** Dataset records **
§

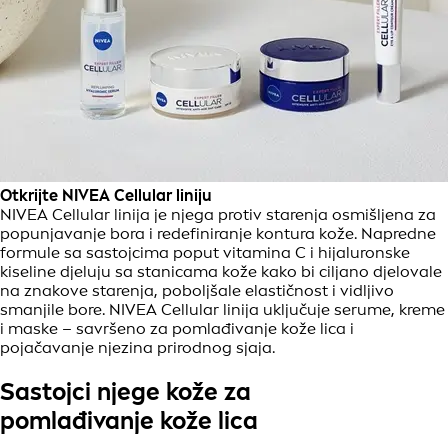
Otkrijte NIVEA Cellular liniju
NIVEA Cellular linija je njega protiv starenja osmišljena za
popunjavanje bora i redefiniranje kontura kože. Napredne
formule sa sastojcima poput vitamina C i hijaluronske
kiseline djeluju sa stanicama kože kako bi ciljano djelovale
na znakove starenja, poboljšale elastičnost i vidljivo
smanjile bore. NIVEA Cellular linija uključuje serume, kreme
i maske – savršeno za pomlađivanje kože lica i
pojačavanje njezina prirodnog sjaja.
Sastojci njege kože za
pomlađivanje kože lica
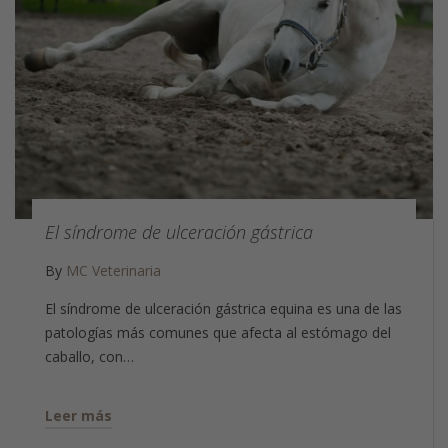
El síndrome de ulceración gástrica
By
MC Veterinaria
El síndrome de ulceración gástrica equina es una de las
patologías más comunes que afecta al estómago del
caballo, con…
Leer más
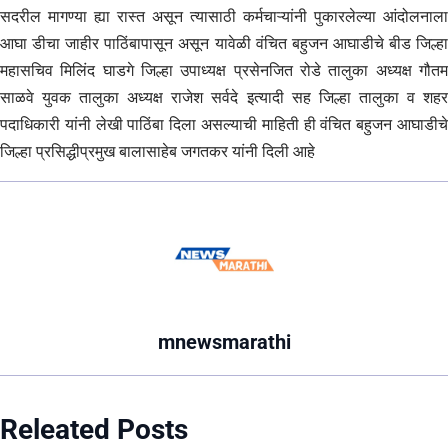
सदरील मागण्या ह्या रास्त असून त्यासाठी कर्मचाऱ्यांनी पुकारलेल्या आंदोलनाला
आघा डीचा जाहीर पाठिंबापासून असून यावेळी वंचित बहुजन आघाडीचे बीड जिल्हा
महासचिव मिलिंद घाडगे जिल्हा उपाध्यक्ष प्रसेनजित रोडे तालुका अध्यक्ष गौतम
साळवे युवक तालुका अध्यक्ष राजेश सर्वदे इत्यादी सह जिल्हा तालुका व शहर
पदाधिकारी यांनी लेखी पाठिंबा दिला असल्याची माहिती ही वंचित बहुजन आघाडीचे
जिल्हा प्रसिद्धीप्रमुख बालासाहेब जगतकर यांनी दिली आहे
mnewsmarathi
Releated Posts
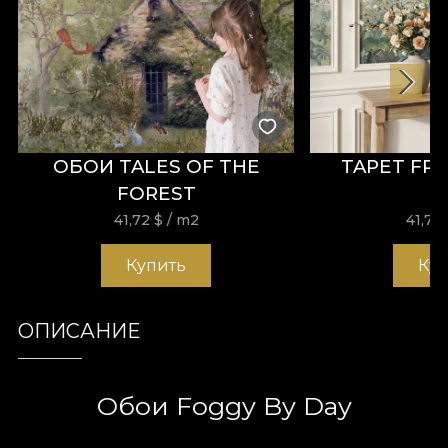
ОБОИ TALES OF THE
TAPET FR
FOREST
41,72
$
/ m2
41,72
Купить
Ку
ОПИСАНИЕ
Обои Foggy By Day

§

** Problem statement **
Can you give all of the data above again, line for line and unchanged, but leave the pictures out?

** Response **
Otkrijte NIVEA Cellular liniju
NIVEA Cellular linija je njega protiv starenja osmišljena za
popunjavanje bora i redefiniranje kontura kože. Napredne
formule sa sastojcima poput vitamina C i hijaluronske
kiseline djeluju sa stanicama kože kako bi ciljano djelovale
na znakove starenja, poboljšale elastičnost i vidljivo
smanjile bore. NIVEA Cellular linija uključuje serume, kreme
i maske – savršeno za pomlađivanje kože lica i
pojačavanje njezina prirodnog sjaja.
Sastojci njege kože za
pomlađivanje kože lica
El síndrome de ulceración gástrica
By
MC Veterinaria
El síndrome de ulceración gástrica equina es una de las
patologías más comunes que afecta al estómago del
caballo, con…
Leer más
सदरील मागण्या ह्या रास्त असून त्यासाठी कर्मचाऱ्यांनी पुकारलेल्या आंदोलनाला
आघा डीचा जाहीर पाठिंबापासून असून यावेळी वंचित बहुजन आघाडीचे बीड जिल्हा
महासचिव मिलिंद घाडगे जिल्हा उपाध्यक्ष प्रसेनजित रोडे तालुका अध्यक्ष गौतम
साळवे युवक तालुका अध्यक्ष राजेश सर्वदे इत्यादी सह जिल्हा तालुका व शहर
पदाधिकारी यांनी लेखी पाठिंबा दिला असल्याची माहिती ही वंचित बहुजन आघाडीचे
जिल्हा प्रसिद्धीप्रमुख बालासाहेब जगतकर यांनी दिली आहे
mnewsmarathi
Releated Posts
ОБОИ TALES OF THE
TAPET FR
FOREST
41,72
$
/ m2
41,72
Купить
Ку
ОПИСАНИЕ
Обои Foggy By Day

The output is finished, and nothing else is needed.